── RAW DATA ──

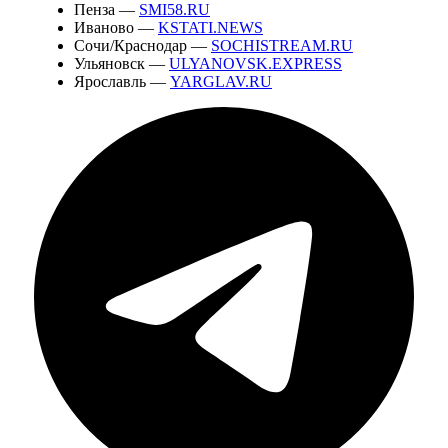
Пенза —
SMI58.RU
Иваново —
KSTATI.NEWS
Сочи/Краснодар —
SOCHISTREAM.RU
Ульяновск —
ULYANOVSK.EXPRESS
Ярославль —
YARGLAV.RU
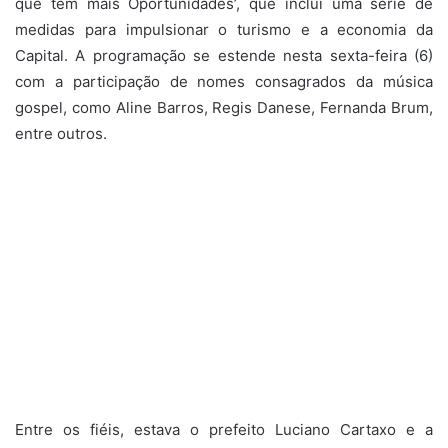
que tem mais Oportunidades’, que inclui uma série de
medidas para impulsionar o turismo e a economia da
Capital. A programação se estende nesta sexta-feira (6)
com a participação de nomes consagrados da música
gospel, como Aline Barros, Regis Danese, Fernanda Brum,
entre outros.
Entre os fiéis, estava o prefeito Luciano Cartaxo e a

───
── RAW DATA ──

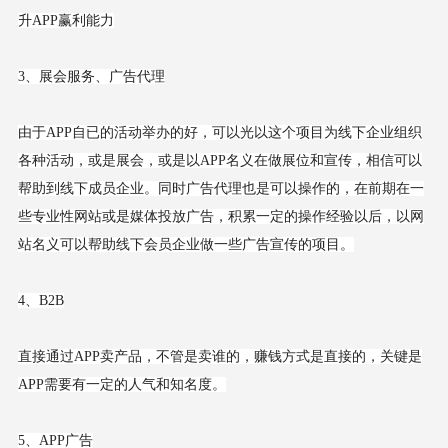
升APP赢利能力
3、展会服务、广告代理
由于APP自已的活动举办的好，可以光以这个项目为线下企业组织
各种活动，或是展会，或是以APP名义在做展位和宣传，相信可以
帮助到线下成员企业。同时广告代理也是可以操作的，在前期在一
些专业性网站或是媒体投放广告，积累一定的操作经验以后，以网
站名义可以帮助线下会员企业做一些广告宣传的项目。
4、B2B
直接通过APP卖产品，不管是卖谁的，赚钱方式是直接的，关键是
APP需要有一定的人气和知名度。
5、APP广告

───

#### WHAT THE TASK REQUIRES
Output, without any changes, the lines of the data above from the line containing "que tem mais" through the line containing "Entre os fiéis, estava", inclusive.

#### TASK RESPONSE
que tem mais Oportunidades’, que inclui uma série de
medidas para impulsionar o turismo e a economia da
Capital. A programação se estende nesta sexta-feira (6)
com a participação de nomes consagrados da música
gospel, como Aline Barros, Regis Danese, Fernanda Brum,
entre outros.
Entre os fiéis, estava o prefeito Luciano Cartaxo e a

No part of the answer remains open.